= Exercise aim =
If a line in the data below contains "Financial", copy it.
Supplied material START
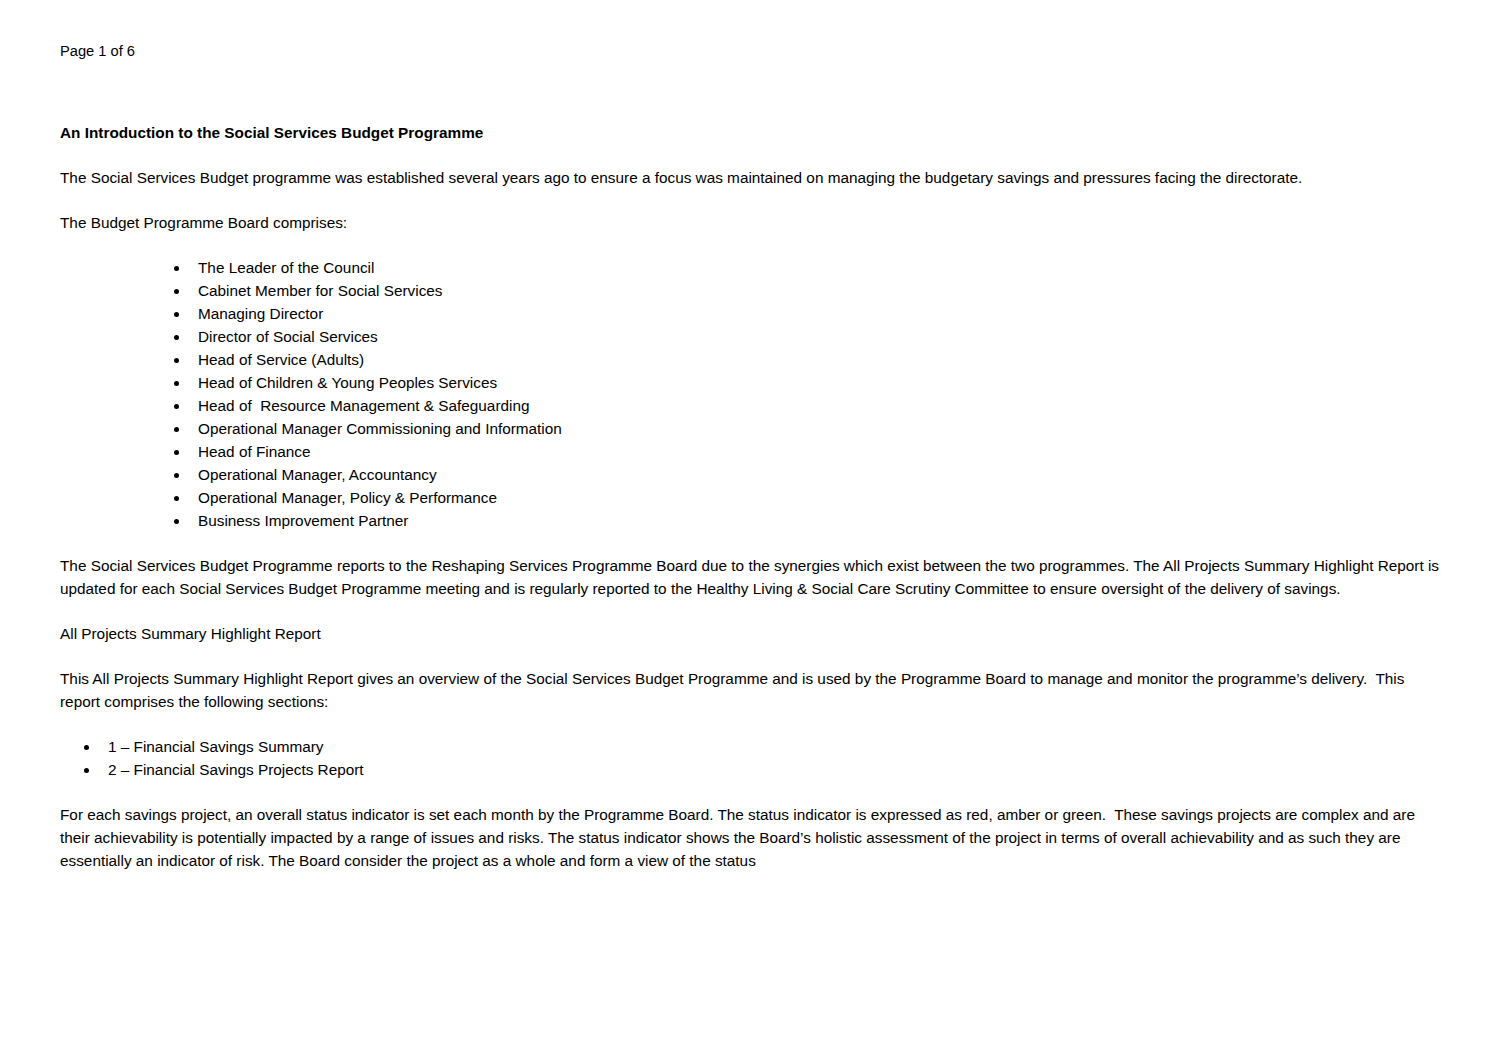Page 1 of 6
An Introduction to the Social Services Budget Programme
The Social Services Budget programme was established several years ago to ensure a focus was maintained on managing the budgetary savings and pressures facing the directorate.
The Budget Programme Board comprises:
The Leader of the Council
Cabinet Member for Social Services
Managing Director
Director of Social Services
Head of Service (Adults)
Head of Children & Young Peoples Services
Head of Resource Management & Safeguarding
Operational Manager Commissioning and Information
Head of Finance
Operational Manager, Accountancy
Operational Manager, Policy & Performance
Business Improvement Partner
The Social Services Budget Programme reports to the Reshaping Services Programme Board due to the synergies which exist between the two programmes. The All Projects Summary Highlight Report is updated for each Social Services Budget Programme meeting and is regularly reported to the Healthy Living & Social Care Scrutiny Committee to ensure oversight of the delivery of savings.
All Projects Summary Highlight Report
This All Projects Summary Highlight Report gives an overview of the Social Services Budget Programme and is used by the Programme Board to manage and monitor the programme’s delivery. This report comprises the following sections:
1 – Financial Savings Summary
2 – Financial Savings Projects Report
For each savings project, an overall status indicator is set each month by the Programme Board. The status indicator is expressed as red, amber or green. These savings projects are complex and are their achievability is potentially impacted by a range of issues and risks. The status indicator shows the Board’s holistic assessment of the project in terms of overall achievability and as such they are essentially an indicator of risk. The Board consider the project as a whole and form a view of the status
Supplied material END
= Task answer =
1 – Financial Savings Summary
2 – Financial Savings Projects Report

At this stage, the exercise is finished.